The stock market went haywire about a year ago.
The Dow crashed more than 1,000 points, the S&P 500 was down 120 points, and the Nasdaq was down 393 points shortly after the market open on August 24.
And for a time, the blame for the sudden and unexplained move was a group of funds called risk parity fund.
Risk parity funds build portfolios around risks: They target a certain exposure to volatility, rather than, say, equities or bonds. That means that when volatility spikes, they sell automatically and indiscriminately.
That’s why they were in the spotlight back in August 2015. The complaint was that the sudden rise in the stock-market volatility forced them to sell, increasing volatility further.

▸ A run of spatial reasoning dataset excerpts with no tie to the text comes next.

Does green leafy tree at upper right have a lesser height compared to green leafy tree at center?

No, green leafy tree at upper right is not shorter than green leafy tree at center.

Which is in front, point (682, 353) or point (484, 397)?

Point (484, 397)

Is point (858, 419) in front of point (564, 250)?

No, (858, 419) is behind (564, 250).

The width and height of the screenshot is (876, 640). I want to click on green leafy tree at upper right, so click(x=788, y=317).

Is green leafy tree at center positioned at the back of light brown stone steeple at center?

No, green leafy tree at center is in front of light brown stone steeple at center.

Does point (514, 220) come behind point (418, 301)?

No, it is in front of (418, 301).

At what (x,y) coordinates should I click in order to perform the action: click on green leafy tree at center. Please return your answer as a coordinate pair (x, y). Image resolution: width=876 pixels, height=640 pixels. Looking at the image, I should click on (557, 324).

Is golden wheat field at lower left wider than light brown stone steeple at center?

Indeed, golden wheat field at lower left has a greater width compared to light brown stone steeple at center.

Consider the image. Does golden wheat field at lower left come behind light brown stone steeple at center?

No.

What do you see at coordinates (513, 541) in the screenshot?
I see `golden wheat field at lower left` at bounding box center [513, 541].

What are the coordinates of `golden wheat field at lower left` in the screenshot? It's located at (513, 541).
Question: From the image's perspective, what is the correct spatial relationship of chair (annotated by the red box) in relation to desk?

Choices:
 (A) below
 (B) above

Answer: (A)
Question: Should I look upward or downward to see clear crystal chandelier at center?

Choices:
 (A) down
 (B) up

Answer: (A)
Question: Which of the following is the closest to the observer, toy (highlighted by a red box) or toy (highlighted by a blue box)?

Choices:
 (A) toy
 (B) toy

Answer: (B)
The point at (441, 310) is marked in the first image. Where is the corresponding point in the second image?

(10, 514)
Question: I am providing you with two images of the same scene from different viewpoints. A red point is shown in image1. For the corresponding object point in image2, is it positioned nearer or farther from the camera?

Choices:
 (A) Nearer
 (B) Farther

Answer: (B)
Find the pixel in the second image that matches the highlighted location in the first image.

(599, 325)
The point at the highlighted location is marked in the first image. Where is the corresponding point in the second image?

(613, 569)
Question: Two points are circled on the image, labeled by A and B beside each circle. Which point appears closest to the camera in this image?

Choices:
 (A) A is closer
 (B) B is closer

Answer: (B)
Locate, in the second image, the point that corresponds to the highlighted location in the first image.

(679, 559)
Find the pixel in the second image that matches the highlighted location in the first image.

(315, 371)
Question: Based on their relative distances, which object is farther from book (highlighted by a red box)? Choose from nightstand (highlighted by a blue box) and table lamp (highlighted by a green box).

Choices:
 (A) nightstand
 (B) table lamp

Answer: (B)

Well, everyone should be paying close attention to these funds again, according to Bank of America Merrill Lynch.
The equity derivatives strategy team at the US bank put out a note on August 9 that is full of technical language, but boils down to this: There are risks building up in the risk parity world.
From the note:
Last week’s sharp sell-off in JGBs renewed concerns of forced selling by risk parity funds. While the drawdowns in US Treasuries, US equities, and ultimately risk parity portfolios were small and short-lived, the latent risk remains worth monitoring, as (i) leverage is still near max levels across a variety of risk parity parametrizations, (ii) bond allocations are historically elevated, and (iii) markets continue to be sceptical of a 2016 Fed hike.
Now, this isn’t as straightforward as watching volatility in one asset class, as risk parity funds focus on “the relative dynamics between component volatilities and correlation.” With that in mind, the note includes a scenario tool to help investors assess what moves in the S&P 500 and 10-year US Treasury futures could trigger “significant deleveraging by rules-based, vol-controlled risk parity funds.”
In plain English, they’re trying to help clients figure out what might trigger widespread forced selling.
The grey bar is the zone in which the risk parity funds aren’t forced to sell. So, for example, if there was a -2% drop in US Treasury futures and a 5% jump in the S&P 500, risk parity funds wouldn’t react.
The orange zone includes the events that would presage a dramatic deleveraging. Their model suggests that, for example, a -1% drop in US Treasury futures and a -4% drop in the S&P 500 would trigger forced selling.